_Task requirements_.
Using the records below, filter for lines that contain the string "starting" and copy them out.

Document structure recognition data
◆ ◆ ◆ ◆

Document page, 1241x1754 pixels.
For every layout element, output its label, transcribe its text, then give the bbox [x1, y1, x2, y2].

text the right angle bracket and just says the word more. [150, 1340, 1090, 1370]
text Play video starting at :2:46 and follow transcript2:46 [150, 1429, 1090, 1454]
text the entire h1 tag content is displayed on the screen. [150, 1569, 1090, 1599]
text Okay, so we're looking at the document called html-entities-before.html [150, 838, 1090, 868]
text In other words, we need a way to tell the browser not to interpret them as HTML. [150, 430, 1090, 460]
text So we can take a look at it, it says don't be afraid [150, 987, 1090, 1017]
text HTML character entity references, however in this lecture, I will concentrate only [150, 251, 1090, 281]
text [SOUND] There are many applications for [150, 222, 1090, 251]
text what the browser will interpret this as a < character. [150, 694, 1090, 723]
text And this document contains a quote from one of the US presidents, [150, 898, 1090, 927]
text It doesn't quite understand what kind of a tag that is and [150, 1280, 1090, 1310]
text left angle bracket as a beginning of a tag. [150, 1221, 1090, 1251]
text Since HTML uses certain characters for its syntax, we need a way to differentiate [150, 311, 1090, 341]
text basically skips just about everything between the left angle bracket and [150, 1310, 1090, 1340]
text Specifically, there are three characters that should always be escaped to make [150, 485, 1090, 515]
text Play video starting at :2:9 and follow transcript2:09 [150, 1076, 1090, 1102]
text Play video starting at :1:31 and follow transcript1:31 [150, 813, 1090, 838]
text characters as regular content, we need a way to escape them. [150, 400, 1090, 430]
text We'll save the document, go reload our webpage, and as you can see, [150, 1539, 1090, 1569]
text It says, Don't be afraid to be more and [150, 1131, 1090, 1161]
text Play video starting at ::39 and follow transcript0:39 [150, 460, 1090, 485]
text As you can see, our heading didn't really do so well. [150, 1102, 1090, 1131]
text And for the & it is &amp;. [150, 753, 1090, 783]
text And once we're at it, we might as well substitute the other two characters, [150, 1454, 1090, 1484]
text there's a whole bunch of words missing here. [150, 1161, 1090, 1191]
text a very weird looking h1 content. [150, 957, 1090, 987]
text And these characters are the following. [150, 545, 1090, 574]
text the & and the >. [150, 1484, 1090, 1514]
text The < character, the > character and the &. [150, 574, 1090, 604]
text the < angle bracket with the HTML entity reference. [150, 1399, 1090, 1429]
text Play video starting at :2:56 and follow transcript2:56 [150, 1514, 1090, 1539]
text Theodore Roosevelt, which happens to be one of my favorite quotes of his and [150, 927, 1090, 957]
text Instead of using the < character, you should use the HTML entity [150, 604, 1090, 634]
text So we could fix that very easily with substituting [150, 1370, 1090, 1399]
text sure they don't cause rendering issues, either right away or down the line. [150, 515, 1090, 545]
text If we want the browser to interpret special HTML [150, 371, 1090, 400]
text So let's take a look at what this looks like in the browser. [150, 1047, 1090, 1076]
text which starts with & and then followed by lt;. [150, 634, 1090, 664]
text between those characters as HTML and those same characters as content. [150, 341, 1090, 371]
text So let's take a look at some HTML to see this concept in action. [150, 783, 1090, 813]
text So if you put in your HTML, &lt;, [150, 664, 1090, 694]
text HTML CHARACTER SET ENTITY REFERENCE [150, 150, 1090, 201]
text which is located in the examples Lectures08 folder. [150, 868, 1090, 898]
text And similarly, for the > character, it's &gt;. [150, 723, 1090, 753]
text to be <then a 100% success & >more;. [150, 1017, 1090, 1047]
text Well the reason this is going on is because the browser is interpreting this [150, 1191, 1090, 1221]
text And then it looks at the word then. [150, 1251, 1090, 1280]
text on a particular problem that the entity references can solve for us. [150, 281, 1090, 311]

◆ ◆ ◆ ◆

_Exercise result_.
text Play video starting at :2:46 and follow transcript2:46 [150, 1429, 1090, 1454]
text Play video starting at :2:9 and follow transcript2:09 [150, 1076, 1090, 1102]
text Play video starting at :1:31 and follow transcript1:31 [150, 813, 1090, 838]
text Play video starting at ::39 and follow transcript0:39 [150, 460, 1090, 485]
text Play video starting at :2:56 and follow transcript2:56 [150, 1514, 1090, 1539]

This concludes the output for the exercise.